# Exercise details
Please copy each line of the listing below precisely, excluding the images.

BEGIN Data to use

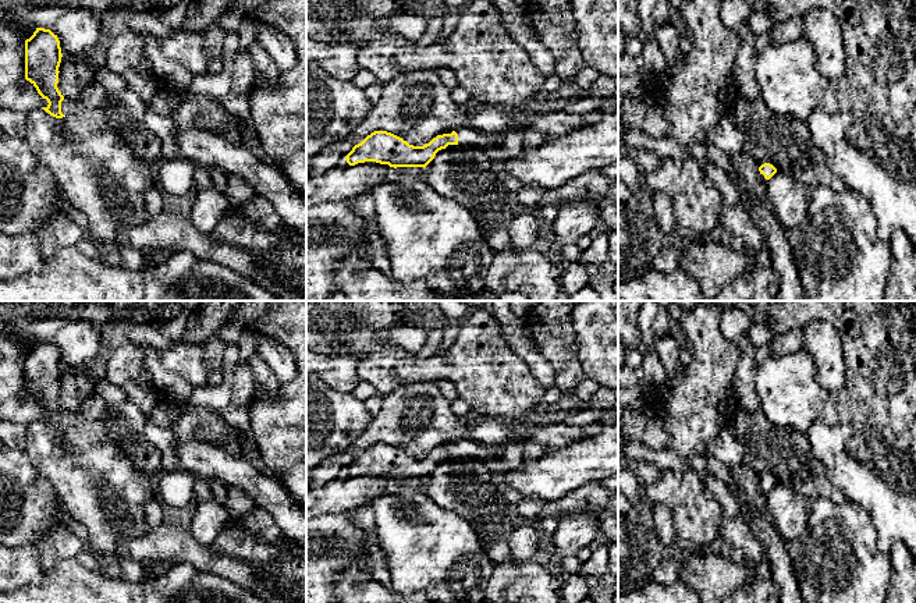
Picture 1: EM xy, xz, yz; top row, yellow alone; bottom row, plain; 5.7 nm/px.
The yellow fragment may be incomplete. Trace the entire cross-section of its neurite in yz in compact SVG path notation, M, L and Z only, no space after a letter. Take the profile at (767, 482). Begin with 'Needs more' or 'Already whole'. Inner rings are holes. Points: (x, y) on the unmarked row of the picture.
Needs more. M764 472L759 473L759 483L760 483L760 490L767 496L768 492L777 485L777 479L774 475Z

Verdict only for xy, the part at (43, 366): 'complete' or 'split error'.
complete

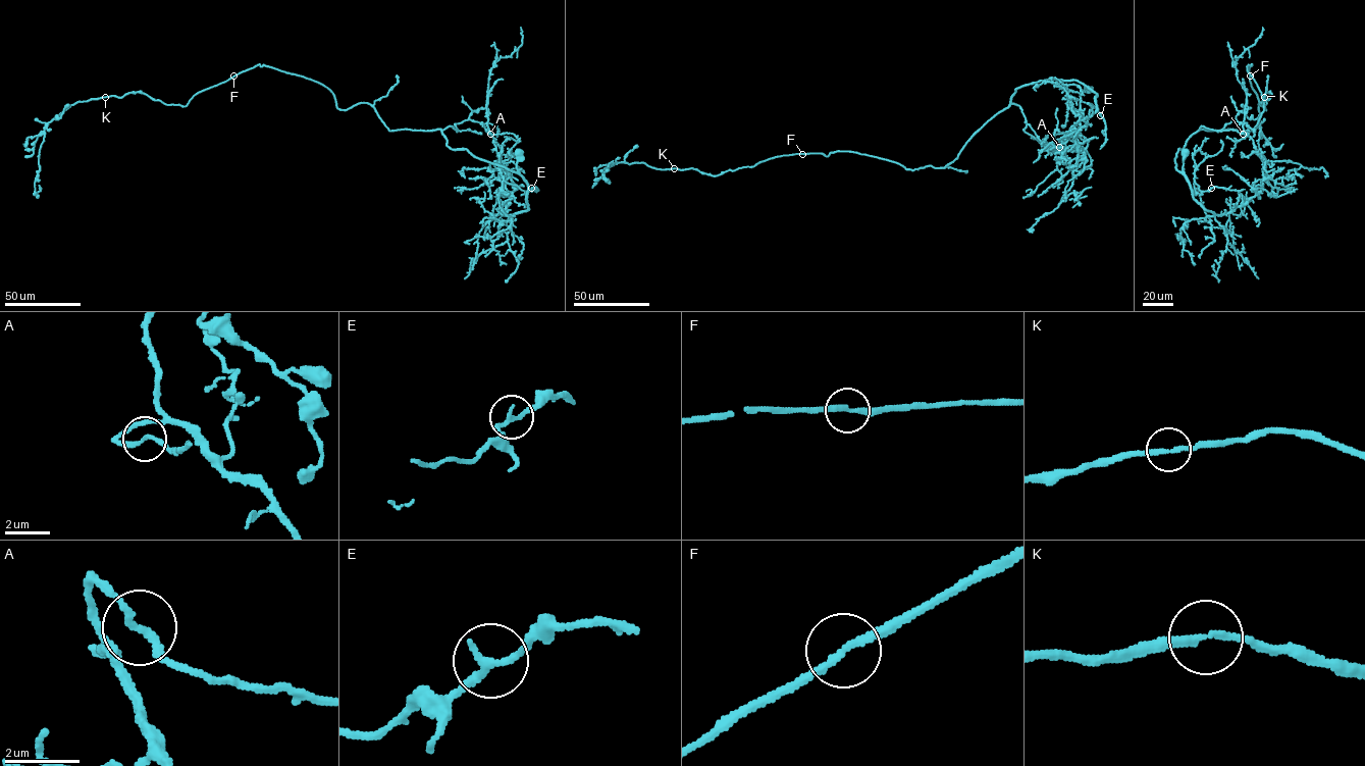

END Data to use

# Answer to this task
Picture 1: EM xy, xz, yz; top row, yellow alone; bottom row, plain; 5.7 nm/px.
The yellow fragment may be incomplete. Trace the entire cross-section of its neurite in yz in compact SVG path notation, M, L and Z only, no space after a letter. Take the profile at (767, 482). Begin with 'Needs more' or 'Already whole'. Inner rings are holes. Points: (x, y) on the unmarked row of the picture.
Needs more. M764 472L759 473L759 483L760 483L760 490L767 496L768 492L777 485L777 479L774 475Z

Verdict only for xy, the part at (43, 366): 'complete' or 'split error'.
complete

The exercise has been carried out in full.